# Directions
Report each line of the material that contains the word "metas", treating uppercase and lowercase as different.

# Material for this task
★ ★ ★ ★ ★ ★ ★

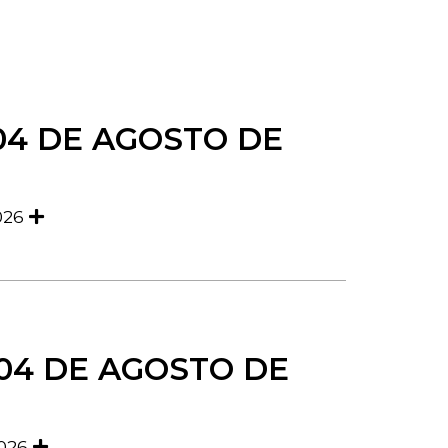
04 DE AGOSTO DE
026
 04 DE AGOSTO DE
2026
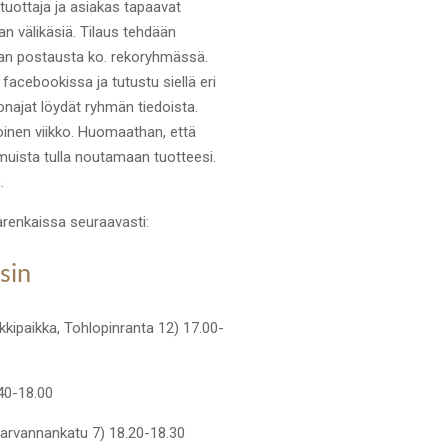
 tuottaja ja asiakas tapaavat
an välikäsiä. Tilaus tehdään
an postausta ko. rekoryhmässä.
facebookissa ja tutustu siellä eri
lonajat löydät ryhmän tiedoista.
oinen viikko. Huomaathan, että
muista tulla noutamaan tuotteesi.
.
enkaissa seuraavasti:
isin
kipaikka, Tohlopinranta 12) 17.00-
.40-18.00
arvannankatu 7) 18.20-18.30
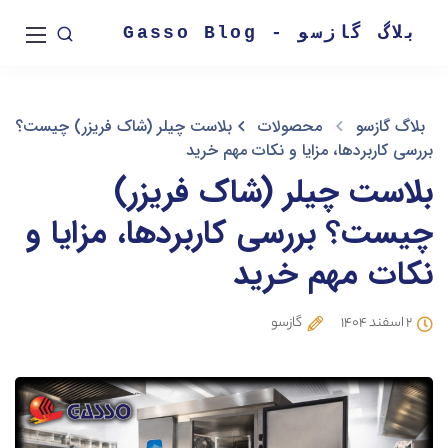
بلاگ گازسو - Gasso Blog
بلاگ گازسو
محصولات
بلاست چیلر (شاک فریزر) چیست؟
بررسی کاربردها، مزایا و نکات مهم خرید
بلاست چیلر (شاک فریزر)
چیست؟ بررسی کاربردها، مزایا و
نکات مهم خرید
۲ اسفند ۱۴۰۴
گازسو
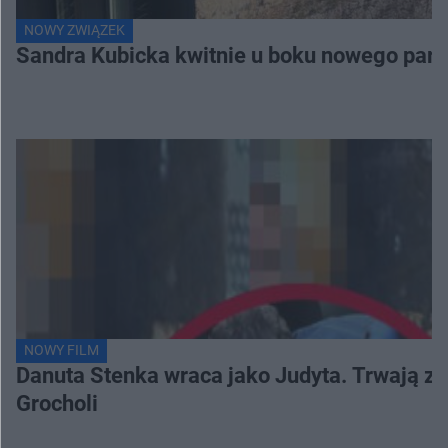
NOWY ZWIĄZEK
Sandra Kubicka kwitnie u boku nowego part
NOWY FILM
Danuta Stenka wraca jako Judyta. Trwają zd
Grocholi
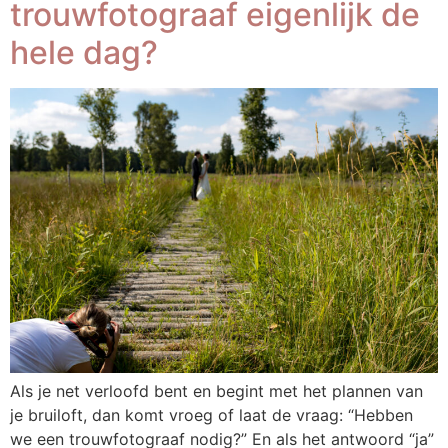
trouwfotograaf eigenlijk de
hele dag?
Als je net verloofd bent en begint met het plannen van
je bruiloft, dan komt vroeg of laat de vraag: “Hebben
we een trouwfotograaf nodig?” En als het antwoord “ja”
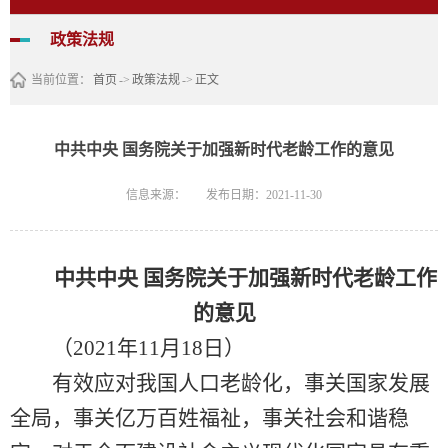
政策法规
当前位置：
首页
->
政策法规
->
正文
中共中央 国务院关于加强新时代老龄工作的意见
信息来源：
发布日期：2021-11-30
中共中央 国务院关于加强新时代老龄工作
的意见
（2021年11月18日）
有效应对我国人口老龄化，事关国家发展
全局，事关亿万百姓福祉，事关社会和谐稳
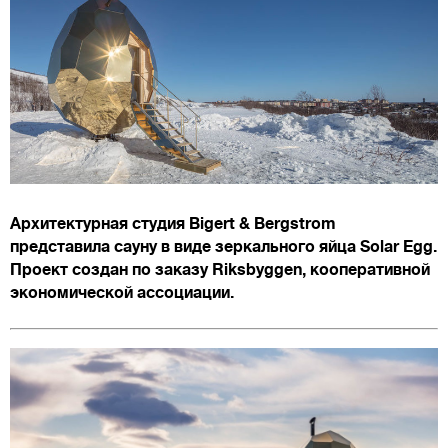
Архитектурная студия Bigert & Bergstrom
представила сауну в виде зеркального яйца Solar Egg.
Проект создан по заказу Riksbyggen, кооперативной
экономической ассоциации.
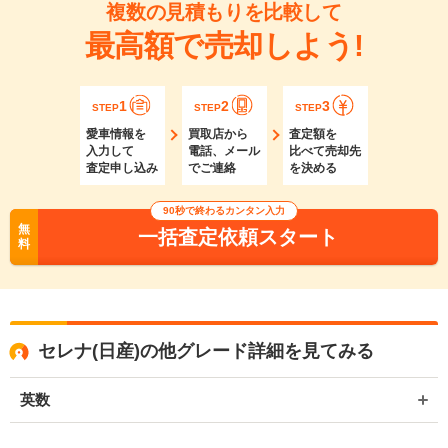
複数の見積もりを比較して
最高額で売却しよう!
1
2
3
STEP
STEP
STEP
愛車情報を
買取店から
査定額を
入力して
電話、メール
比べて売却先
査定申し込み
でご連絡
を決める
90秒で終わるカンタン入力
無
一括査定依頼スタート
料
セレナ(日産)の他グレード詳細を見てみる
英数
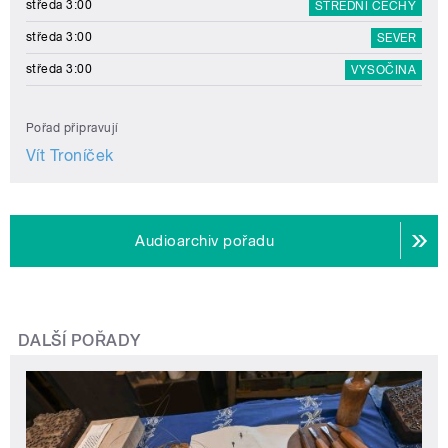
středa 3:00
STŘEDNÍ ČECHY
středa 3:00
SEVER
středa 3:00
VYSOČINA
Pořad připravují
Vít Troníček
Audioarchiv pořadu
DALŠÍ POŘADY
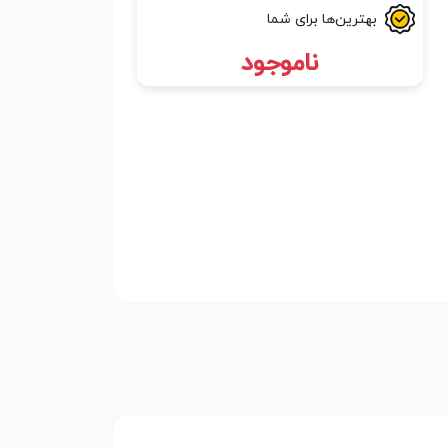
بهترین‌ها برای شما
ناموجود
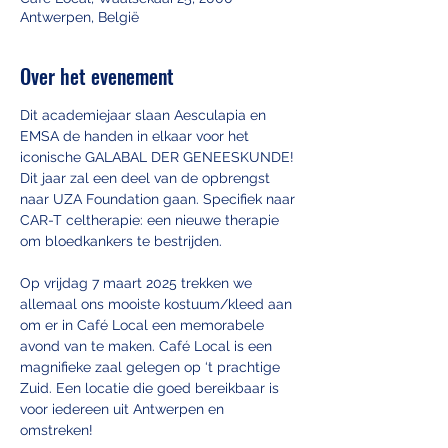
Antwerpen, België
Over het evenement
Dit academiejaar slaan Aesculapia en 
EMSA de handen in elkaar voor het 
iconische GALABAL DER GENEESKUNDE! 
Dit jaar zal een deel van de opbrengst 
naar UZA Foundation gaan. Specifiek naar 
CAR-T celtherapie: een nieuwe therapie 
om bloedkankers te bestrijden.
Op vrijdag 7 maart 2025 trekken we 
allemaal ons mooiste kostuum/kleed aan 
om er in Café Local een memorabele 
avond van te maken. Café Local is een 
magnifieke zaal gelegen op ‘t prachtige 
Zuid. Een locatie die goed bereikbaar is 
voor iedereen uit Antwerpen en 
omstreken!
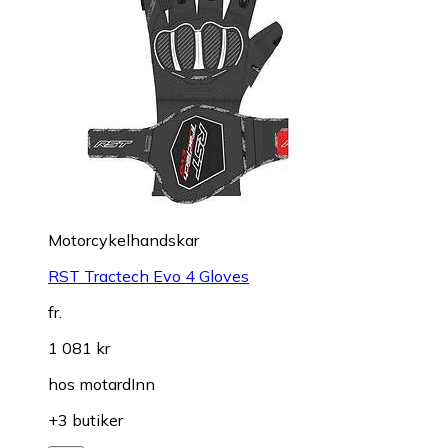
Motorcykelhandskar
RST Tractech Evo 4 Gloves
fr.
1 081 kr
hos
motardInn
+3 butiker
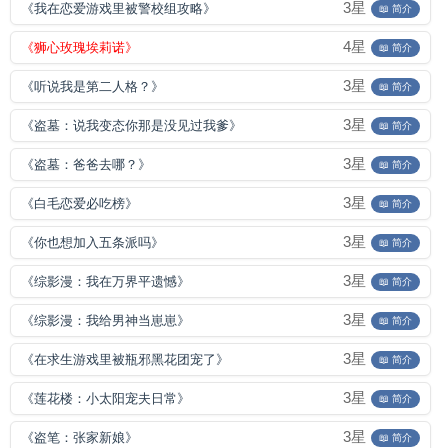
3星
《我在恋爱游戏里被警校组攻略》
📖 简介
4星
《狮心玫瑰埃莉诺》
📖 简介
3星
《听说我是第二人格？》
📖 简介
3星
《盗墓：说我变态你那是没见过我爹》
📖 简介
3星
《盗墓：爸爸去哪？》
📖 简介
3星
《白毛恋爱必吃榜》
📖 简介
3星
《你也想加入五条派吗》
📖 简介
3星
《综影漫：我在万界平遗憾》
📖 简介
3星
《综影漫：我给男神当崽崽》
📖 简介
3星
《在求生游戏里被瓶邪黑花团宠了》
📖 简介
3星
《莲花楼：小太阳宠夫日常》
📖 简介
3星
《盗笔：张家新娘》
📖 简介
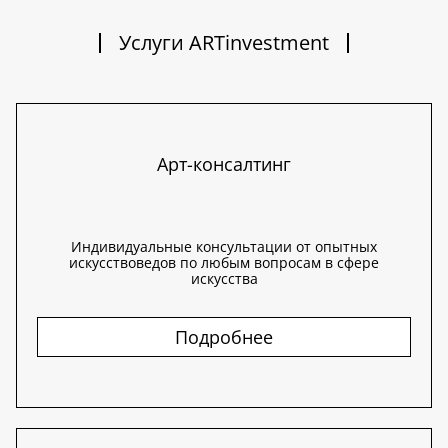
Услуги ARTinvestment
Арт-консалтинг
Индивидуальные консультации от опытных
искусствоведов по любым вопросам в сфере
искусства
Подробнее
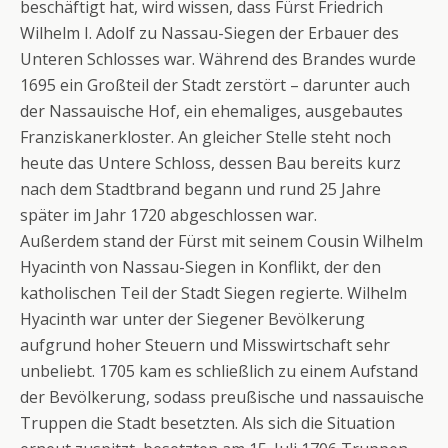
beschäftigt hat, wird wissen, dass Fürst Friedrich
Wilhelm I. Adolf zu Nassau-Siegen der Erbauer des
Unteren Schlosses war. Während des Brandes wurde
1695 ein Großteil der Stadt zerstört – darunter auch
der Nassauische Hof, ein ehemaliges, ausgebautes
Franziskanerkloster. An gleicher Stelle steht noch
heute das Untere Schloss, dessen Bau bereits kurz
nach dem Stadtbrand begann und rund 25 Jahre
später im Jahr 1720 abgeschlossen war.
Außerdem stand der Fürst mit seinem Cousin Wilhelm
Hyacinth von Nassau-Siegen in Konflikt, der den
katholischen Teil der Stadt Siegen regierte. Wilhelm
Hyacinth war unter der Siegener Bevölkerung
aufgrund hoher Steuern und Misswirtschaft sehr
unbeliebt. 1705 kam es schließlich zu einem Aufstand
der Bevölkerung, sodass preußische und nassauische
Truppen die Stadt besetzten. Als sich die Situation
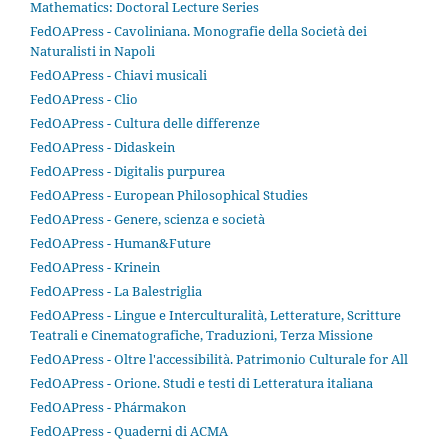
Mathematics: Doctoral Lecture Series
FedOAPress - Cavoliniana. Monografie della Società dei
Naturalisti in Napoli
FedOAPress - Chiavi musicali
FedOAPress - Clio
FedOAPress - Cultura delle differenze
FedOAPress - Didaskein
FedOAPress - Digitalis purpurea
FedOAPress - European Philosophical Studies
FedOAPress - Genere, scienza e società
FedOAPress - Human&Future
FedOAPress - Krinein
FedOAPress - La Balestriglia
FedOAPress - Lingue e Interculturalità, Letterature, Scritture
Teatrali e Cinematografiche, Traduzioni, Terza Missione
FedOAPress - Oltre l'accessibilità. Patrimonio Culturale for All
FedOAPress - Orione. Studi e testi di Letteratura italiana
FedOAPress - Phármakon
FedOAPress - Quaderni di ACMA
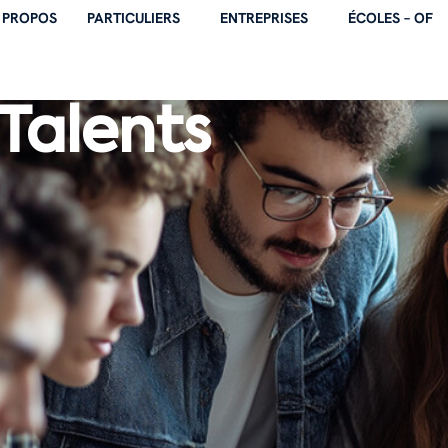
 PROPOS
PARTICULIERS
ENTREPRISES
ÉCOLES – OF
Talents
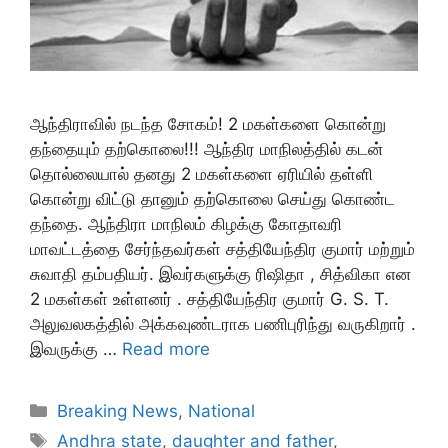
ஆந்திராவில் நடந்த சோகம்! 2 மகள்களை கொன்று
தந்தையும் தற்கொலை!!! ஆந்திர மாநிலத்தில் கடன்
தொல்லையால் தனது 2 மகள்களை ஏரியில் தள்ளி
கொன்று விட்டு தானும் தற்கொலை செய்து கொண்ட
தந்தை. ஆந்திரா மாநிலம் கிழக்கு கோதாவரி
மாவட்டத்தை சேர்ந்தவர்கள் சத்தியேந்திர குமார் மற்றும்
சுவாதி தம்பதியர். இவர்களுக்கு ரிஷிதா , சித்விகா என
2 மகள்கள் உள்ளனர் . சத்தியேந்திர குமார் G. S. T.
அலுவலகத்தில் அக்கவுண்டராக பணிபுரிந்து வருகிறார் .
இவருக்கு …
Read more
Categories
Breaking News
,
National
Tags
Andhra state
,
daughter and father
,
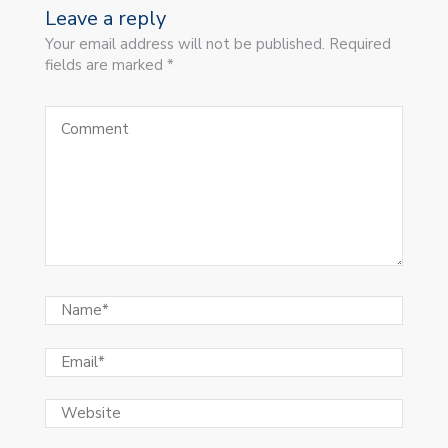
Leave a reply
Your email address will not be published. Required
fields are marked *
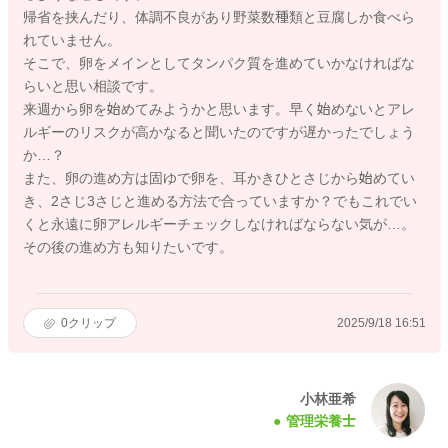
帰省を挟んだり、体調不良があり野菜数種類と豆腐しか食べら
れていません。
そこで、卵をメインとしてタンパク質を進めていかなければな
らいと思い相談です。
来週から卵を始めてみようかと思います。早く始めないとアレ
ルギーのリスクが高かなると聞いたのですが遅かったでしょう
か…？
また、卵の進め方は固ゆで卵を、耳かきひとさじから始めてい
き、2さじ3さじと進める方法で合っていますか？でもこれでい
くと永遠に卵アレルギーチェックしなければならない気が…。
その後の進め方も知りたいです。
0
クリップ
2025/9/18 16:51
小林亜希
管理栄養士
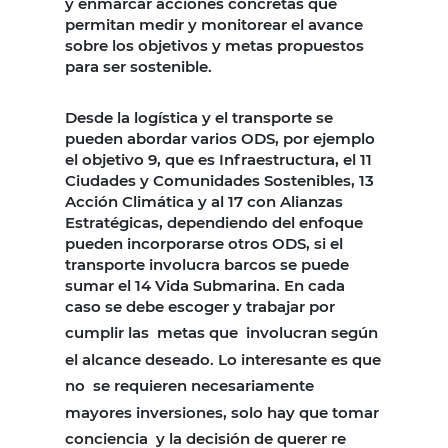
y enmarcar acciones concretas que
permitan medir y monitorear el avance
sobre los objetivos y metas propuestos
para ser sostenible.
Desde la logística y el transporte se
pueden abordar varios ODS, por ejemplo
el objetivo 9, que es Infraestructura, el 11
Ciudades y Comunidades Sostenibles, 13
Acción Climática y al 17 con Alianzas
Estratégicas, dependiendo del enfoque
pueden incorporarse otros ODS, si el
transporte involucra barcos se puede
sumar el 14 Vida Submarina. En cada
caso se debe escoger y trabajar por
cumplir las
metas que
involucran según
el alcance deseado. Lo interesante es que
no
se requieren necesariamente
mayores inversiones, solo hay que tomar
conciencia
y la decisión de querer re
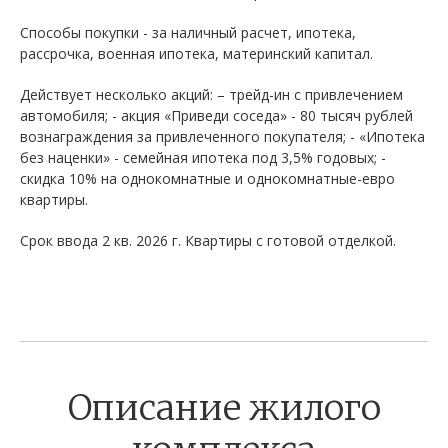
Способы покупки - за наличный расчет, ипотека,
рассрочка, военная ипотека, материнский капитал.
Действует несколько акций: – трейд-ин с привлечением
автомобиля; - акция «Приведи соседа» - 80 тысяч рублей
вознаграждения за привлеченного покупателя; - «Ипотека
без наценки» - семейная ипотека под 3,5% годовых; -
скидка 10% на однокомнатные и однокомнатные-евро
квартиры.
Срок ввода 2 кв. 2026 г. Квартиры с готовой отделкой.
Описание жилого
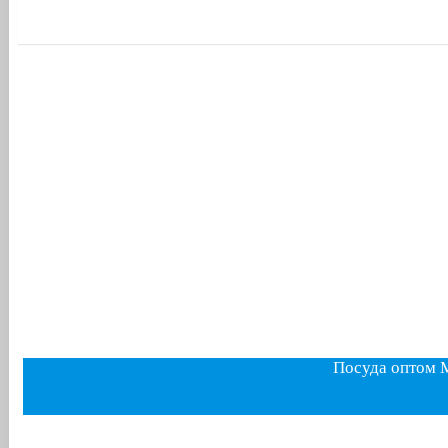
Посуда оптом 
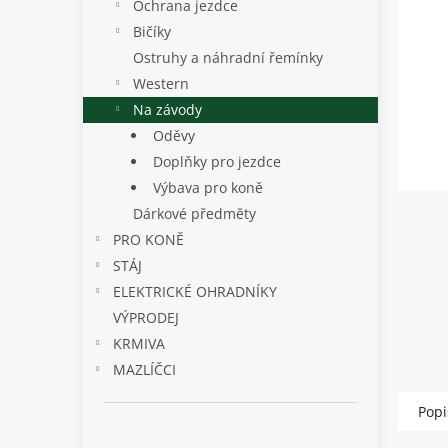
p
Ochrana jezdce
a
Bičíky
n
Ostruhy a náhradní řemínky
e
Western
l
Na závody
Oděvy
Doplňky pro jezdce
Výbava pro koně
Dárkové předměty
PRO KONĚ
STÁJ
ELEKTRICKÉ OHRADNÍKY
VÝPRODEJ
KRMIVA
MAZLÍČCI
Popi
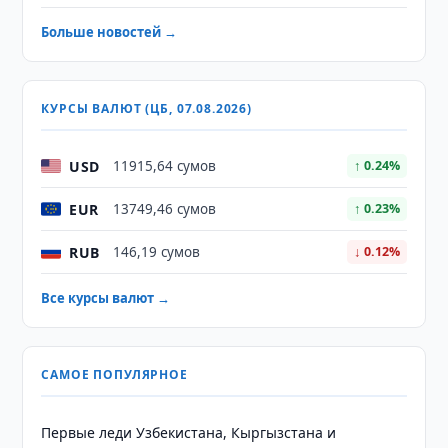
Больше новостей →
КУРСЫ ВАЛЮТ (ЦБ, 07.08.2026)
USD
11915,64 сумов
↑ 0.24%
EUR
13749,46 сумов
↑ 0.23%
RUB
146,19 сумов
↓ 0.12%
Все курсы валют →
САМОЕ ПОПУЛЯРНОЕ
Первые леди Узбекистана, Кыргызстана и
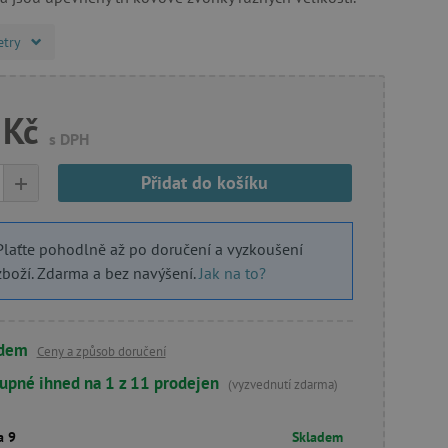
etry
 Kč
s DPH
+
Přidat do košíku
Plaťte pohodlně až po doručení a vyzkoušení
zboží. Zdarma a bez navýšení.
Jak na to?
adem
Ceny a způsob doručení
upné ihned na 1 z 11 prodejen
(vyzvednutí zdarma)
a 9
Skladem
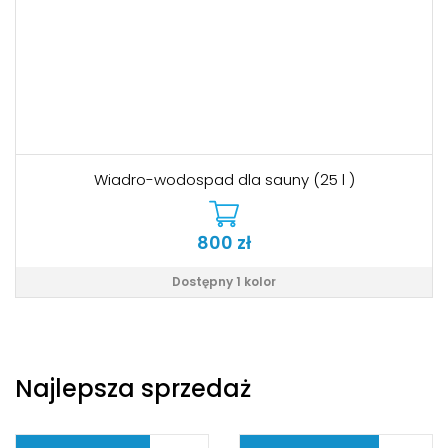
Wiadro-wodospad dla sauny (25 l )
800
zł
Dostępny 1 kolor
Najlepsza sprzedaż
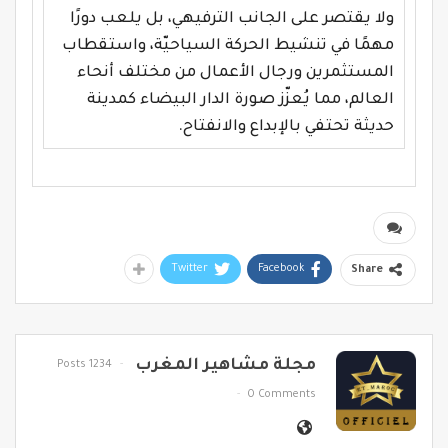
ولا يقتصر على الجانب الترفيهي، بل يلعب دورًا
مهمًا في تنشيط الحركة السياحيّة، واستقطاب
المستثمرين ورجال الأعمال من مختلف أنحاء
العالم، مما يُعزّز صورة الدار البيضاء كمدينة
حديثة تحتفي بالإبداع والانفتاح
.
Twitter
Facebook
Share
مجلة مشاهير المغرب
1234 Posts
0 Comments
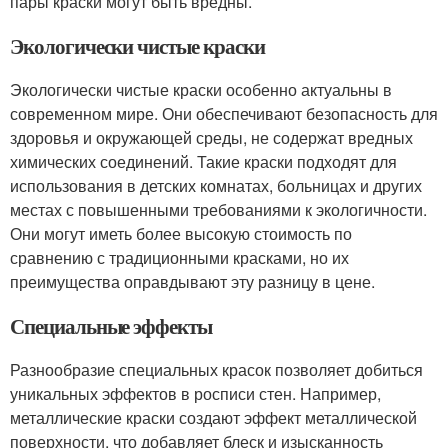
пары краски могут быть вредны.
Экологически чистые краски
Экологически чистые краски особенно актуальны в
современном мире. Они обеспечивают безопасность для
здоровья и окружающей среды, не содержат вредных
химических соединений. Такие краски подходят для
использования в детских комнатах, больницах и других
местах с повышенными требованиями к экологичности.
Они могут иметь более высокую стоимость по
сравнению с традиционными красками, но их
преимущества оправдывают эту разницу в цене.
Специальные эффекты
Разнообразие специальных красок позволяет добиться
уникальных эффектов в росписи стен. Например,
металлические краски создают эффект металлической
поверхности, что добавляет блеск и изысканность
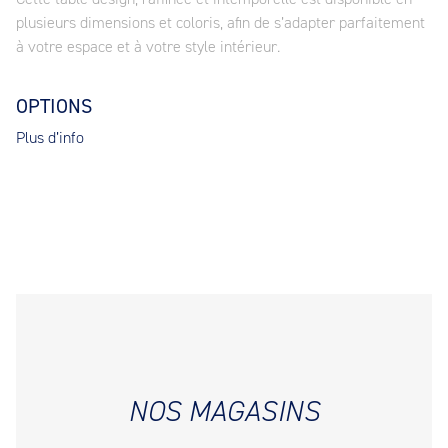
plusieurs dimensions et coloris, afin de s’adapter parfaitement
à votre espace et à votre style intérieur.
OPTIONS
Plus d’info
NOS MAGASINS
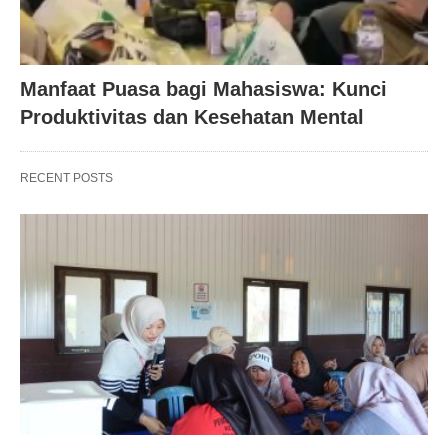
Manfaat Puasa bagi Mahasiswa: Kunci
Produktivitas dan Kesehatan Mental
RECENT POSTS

★ ★ ★ ★ ★ ★ ★

# Expected output
sobre los objetivos y metas propuestos
metas que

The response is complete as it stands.